Eden Park has spent millions on a bid to host more concerts – to the detriment of other Auckland Council venues (Photo: Supplied / additional design: Tina Tiller)

Just a couple of years ago, Eden Park spent millions of dollars (reader note: remember who is now funding Eden Park) on a bid to host concerts. It pitched that bid on a promise to attract new, never-before-seen concerts to the people of Auckland. Since then, it has hosted one concert, Six60 – previously in residence at council-owned Western Springs. It has booked Guns N’ Roses, also a former tenant of Western Springs, and Ed Sheeran, who set records in a three-night stop at Mt Smart Stadium only four years ago.

The revenue from these shows is literally being siphoned away from council venues, where the surplus they generated went back into providing community facilities, services and support. The same council that has a $1 billion revenue shortfall; the same council that Eden Park is asking for money to fix its leaky lounges.

Sports fans who like lots of space around them may want to take note of McKay’s other advice – notably that “the country doesn’t need more at this size and Eden Park fits that bill perfectly with the ability to upgrade and go even bigger”.

That statement reeks a little bit like a superpower telling other countries not to try to match them – after all Battleship Eden Park “fits that bill perfectly”.

Also, the Eden Park that is too big for all but a handful of All Black tests and the odd Super Rugby final wants to get BIGGER?

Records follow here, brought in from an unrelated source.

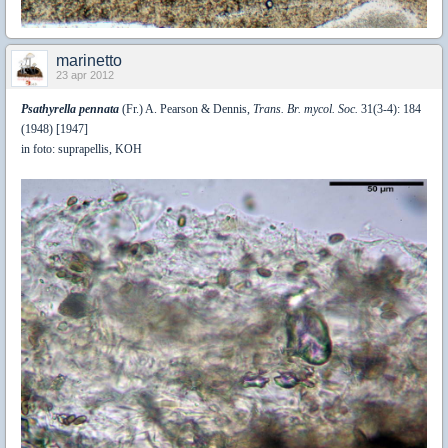
marinetto
23 apr 2012
Psathyrella pennata
(Fr.) A. Pearson & Dennis,
Trans. Br. mycol. Soc.
31(3-4): 184
(1948) [1947]
in foto: suprapellis, KOH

McKay acknowledges this (sort of) when he notes that “maintenance and depreciation for rarely used facilities is an ongoing heavy financial burden”.

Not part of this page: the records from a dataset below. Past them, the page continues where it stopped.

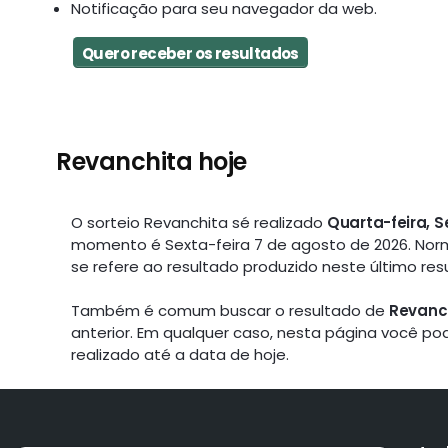
Notificação para seu navegador da web.
Quero receber os resultados
Revanchita hoje
O sorteio Revanchita sé realizado
Quarta-feira, S
momento é Sexta-feira 7 de agosto de 2026. No
se refere ao resultado produzido neste último res
Também é comum buscar o resultado de
Revanc
anterior. Em qualquer caso, nesta página você po
realizado até a data de hoje.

And that is the nub of Eden Park’s forever problem: it will always be the wrong size for frequent use; it will always be in the wrong place; and until its ownership is genuinely connected to community needs and not private interests, it will never be cost-effective to operate.

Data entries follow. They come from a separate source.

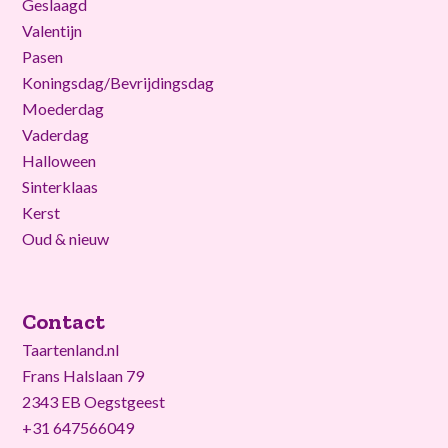
Geslaagd
Valentijn
Pasen
Koningsdag/Bevrijdingsdag
Moederdag
Vaderdag
Halloween
Sinterklaas
Kerst
Oud & nieuw
Contact
Taartenland.nl
Frans Halslaan 79
2343 EB Oegstgeest
+31 647566049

In and among the gratuitous Eden Park self-promotion, there was a glimmer of logic in the Herald column: that a country the size of New Zealand should take a network approach to managing its stadium assets. It’s absolutely the right course of action.

The irony is that the suggestion came from Eden Park. Auckland Council or its agencies has at least twice asked Eden Park to come into a shared stadium operation with its three outdoor stadia – North Harbour, Western Springs and Mt Smart – and each time, Eden Park Trust Board has rebuffed the offer.

So much for collaboration.

Auckland’s current and future representatives should be thinking long term about a pathway to a proper stadium set-up for the city. Dunedin, Hamilton and Tauranga/Mt Maunganui have all solved it. Christchurch is working on it as we speak.

A robust Auckland plan should look to retire the leaky battleship in Mt Eden and some of the rust buckets that surround it (that’s you Mt Smart), and work towards a fit-for-purpose, covered facility for football and events, and one for cricket.

Let’s not commit any more public funds to a sinking ship.

Brian Finn runs public affairs consultancy Engage Group and has worked in the stadia sector. A former head of communications for New Zealand Rugby, he was closely involved in the successful RWC 2011 bid and the tournament itself. Regrets, he’s had a few, most notably not being a better advocate for a new stadium at that time.